__WHAT IS EXPECTED__.
Locate, in the data below, the line that contains "520 74 498.28" and the line that contains "178 61 16.47"; reproduce exactly those two lines and every line between them, nothing more.

__DATA SUPPLIED__.
%%

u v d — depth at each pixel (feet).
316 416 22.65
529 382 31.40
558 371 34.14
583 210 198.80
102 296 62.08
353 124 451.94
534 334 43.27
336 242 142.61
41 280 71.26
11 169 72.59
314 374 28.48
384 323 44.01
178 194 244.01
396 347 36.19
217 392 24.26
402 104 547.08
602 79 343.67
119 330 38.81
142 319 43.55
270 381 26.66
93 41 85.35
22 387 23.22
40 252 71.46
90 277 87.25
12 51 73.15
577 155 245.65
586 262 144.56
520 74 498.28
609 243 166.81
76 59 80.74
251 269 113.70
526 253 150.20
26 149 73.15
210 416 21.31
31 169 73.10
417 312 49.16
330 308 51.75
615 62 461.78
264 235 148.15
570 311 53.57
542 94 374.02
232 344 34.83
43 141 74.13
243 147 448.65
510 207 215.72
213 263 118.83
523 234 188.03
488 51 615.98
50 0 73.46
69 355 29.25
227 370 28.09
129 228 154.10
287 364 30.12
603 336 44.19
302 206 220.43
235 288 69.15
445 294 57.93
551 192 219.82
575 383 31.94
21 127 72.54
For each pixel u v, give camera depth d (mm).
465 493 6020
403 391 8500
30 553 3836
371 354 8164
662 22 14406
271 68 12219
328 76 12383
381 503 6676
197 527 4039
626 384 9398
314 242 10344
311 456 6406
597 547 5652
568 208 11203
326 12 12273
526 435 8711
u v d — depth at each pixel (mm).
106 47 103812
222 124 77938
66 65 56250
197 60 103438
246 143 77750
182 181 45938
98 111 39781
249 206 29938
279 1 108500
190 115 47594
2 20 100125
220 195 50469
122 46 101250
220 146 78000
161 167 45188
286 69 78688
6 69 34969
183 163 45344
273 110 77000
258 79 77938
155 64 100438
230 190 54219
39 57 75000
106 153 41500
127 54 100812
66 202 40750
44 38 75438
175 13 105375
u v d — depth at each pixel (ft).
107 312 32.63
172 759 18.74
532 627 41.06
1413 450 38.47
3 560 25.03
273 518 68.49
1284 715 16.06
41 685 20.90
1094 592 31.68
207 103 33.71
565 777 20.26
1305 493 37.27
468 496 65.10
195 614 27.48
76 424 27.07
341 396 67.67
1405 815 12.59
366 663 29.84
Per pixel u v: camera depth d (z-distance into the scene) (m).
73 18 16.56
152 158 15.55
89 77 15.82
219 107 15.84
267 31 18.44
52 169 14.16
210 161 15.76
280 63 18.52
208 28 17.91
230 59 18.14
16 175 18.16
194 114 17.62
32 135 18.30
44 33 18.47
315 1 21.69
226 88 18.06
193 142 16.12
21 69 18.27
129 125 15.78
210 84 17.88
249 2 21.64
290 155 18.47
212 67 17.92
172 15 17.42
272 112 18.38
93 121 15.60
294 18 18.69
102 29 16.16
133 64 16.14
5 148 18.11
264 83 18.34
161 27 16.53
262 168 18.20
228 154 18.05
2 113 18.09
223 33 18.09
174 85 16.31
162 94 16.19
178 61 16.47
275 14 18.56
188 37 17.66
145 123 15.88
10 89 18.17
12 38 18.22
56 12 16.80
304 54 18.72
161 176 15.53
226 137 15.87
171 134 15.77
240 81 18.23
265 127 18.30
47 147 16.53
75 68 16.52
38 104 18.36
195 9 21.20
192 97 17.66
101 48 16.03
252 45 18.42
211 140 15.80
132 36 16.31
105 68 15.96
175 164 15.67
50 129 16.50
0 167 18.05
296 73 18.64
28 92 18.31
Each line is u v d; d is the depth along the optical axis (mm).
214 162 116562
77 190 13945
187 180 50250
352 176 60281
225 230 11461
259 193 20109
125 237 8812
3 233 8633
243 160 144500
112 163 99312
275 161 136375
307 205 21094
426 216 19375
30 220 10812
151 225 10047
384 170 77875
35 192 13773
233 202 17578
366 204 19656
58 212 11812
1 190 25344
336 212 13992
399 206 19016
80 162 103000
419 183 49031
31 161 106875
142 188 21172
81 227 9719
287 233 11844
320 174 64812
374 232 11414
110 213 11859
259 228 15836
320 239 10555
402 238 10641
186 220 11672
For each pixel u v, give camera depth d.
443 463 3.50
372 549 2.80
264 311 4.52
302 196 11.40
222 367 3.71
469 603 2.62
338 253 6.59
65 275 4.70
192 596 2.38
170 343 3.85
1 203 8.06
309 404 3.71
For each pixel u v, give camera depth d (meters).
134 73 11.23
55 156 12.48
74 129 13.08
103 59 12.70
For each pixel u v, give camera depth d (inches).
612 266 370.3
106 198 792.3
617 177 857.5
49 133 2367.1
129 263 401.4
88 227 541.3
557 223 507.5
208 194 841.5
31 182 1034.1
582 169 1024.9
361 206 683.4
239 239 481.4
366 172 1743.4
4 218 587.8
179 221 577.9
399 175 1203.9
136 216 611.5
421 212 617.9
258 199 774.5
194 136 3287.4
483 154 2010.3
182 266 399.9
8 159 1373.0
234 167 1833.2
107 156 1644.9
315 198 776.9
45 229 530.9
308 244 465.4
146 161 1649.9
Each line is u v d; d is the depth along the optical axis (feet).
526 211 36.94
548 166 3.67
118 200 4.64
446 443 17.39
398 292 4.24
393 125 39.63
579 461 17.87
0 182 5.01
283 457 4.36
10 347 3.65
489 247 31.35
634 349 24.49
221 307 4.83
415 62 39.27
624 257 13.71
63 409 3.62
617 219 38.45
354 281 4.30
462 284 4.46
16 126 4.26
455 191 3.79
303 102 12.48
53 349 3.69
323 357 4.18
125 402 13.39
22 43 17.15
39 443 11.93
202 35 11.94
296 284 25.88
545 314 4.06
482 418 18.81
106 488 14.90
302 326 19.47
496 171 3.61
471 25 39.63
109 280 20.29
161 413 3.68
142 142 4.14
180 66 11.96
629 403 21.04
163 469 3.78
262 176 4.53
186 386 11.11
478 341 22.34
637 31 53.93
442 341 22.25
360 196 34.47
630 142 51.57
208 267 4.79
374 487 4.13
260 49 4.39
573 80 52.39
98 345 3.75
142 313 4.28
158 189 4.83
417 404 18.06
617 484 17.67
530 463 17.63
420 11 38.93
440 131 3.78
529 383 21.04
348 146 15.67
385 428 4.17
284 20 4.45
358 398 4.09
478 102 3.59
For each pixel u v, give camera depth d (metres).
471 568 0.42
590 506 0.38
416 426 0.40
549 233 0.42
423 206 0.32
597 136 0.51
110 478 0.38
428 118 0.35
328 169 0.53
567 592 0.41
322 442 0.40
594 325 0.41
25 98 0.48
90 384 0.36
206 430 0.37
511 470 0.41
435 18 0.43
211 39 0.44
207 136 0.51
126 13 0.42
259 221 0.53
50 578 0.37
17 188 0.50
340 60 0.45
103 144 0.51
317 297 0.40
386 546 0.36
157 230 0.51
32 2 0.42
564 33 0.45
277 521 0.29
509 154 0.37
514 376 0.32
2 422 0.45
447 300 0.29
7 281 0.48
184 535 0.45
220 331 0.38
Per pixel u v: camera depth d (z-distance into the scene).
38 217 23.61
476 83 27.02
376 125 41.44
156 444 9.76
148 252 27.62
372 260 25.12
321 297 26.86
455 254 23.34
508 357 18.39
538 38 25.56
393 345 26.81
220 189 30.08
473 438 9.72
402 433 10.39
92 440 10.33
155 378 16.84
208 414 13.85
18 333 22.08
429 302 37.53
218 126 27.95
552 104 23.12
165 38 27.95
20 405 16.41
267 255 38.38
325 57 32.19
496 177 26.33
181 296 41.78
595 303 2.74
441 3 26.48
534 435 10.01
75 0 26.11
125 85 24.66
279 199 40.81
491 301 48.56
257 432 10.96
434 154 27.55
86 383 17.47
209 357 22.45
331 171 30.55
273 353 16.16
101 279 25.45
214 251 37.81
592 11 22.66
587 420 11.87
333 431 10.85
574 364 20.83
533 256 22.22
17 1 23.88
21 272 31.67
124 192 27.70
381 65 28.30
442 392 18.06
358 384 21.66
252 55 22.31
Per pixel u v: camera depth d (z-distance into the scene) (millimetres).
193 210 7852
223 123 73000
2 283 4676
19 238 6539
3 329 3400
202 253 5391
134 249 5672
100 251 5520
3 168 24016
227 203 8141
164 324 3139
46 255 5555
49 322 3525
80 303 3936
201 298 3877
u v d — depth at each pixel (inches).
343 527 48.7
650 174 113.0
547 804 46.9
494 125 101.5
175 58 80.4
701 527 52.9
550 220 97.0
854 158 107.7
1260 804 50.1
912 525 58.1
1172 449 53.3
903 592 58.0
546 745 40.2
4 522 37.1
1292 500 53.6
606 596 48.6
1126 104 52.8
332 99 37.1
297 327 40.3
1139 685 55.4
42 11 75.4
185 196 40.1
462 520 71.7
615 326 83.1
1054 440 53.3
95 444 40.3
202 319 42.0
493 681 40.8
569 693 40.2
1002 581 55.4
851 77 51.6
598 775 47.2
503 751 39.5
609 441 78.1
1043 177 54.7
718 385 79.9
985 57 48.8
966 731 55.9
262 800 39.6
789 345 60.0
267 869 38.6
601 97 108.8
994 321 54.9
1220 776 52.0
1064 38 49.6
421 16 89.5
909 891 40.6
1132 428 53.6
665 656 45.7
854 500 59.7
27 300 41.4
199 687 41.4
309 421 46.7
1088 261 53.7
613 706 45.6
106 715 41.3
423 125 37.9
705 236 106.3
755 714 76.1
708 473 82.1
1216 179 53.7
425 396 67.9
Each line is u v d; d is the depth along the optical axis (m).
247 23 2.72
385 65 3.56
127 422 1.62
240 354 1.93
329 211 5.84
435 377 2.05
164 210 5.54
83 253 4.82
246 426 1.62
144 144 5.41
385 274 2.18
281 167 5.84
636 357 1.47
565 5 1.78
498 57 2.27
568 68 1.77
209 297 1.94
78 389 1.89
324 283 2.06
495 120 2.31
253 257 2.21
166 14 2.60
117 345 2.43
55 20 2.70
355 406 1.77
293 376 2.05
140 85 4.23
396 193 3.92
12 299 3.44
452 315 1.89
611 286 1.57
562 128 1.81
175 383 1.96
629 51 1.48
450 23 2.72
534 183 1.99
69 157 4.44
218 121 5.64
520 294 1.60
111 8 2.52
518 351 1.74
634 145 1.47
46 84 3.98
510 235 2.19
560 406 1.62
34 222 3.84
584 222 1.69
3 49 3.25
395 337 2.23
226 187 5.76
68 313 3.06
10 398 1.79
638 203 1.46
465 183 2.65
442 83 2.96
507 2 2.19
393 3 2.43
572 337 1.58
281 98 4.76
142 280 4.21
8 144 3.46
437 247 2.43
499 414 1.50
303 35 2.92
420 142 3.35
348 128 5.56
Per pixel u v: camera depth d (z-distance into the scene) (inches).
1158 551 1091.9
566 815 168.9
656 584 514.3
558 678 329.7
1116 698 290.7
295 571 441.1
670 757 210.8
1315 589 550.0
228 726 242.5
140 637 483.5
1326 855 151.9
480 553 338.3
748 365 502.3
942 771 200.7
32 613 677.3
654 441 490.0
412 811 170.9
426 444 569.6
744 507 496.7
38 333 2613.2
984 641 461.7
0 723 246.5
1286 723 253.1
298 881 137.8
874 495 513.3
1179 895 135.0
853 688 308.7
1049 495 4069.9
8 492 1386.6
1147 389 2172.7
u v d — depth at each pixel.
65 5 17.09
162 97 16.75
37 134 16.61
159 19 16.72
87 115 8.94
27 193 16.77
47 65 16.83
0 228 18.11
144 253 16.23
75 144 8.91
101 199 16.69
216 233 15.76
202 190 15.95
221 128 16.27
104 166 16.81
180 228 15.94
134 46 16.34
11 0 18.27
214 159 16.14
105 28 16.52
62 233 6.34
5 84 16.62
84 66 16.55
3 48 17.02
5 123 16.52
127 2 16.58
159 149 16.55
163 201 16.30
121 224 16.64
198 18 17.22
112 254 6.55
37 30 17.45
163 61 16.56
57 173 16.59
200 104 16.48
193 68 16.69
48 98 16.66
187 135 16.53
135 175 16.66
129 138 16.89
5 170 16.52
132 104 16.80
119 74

%%

__SOLVED PROBLEM__.
520 74 498.28
609 243 166.81
76 59 80.74
251 269 113.70
526 253 150.20
26 149 73.15
210 416 21.31
31 169 73.10
417 312 49.16
330 308 51.75
615 62 461.78
264 235 148.15
570 311 53.57
542 94 374.02
232 344 34.83
43 141 74.13
243 147 448.65
510 207 215.72
213 263 118.83
523 234 188.03
488 51 615.98
50 0 73.46
69 355 29.25
227 370 28.09
129 228 154.10
287 364 30.12
603 336 44.19
302 206 220.43
235 288 69.15
445 294 57.93
551 192 219.82
575 383 31.94
21 127 72.54
For each pixel u v, give camera depth d (mm).
465 493 6020
403 391 8500
30 553 3836
371 354 8164
662 22 14406
271 68 12219
328 76 12383
381 503 6676
197 527 4039
626 384 9398
314 242 10344
311 456 6406
597 547 5652
568 208 11203
326 12 12273
526 435 8711
u v d — depth at each pixel (mm).
106 47 103812
222 124 77938
66 65 56250
197 60 103438
246 143 77750
182 181 45938
98 111 39781
249 206 29938
279 1 108500
190 115 47594
2 20 100125
220 195 50469
122 46 101250
220 146 78000
161 167 45188
286 69 78688
6 69 34969
183 163 45344
273 110 77000
258 79 77938
155 64 100438
230 190 54219
39 57 75000
106 153 41500
127 54 100812
66 202 40750
44 38 75438
175 13 105375
u v d — depth at each pixel (ft).
107 312 32.63
172 759 18.74
532 627 41.06
1413 450 38.47
3 560 25.03
273 518 68.49
1284 715 16.06
41 685 20.90
1094 592 31.68
207 103 33.71
565 777 20.26
1305 493 37.27
468 496 65.10
195 614 27.48
76 424 27.07
341 396 67.67
1405 815 12.59
366 663 29.84
Per pixel u v: camera depth d (z-distance into the scene) (m).
73 18 16.56
152 158 15.55
89 77 15.82
219 107 15.84
267 31 18.44
52 169 14.16
210 161 15.76
280 63 18.52
208 28 17.91
230 59 18.14
16 175 18.16
194 114 17.62
32 135 18.30
44 33 18.47
315 1 21.69
226 88 18.06
193 142 16.12
21 69 18.27
129 125 15.78
210 84 17.88
249 2 21.64
290 155 18.47
212 67 17.92
172 15 17.42
272 112 18.38
93 121 15.60
294 18 18.69
102 29 16.16
133 64 16.14
5 148 18.11
264 83 18.34
161 27 16.53
262 168 18.20
228 154 18.05
2 113 18.09
223 33 18.09
174 85 16.31
162 94 16.19
178 61 16.47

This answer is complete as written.